(Excerpted records Opens)
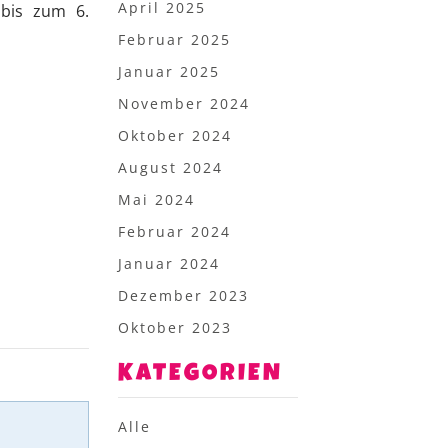
April 2025
 bis zum 6.
Februar 2025
Januar 2025
November 2024
Oktober 2024
August 2024
Mai 2024
Februar 2024
Januar 2024
Dezember 2023
Oktober 2023
KATEGORIEN
Alle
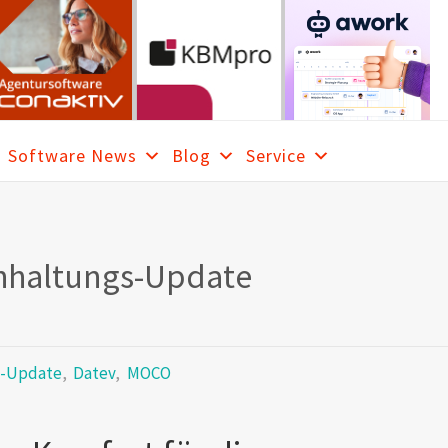
Software News
Blog
Service
ARCH
haltungs-Update
s-Update
,
Datev
,
MOCO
(Excerpted records Closes)
_Exercise brief_: Recast every line of text in the entries above as a numbered list, with no blank lines and no pictures.

_Response_:
1. April 2025
2.  bis zum 6.
3. Februar 2025
4. Januar 2025
5. November 2024
6. Oktober 2024
7. August 2024
8. Mai 2024
9. Februar 2024
10. Januar 2024
11. Dezember 2023
12. Oktober 2023
13. KATEGORIEN
14. Alle
15. Software News
16. Blog
17. Service
18. ARCH
19. haltungs-Update
20. s-Update
21. ,
22. Datev
23. ,
24. MOCO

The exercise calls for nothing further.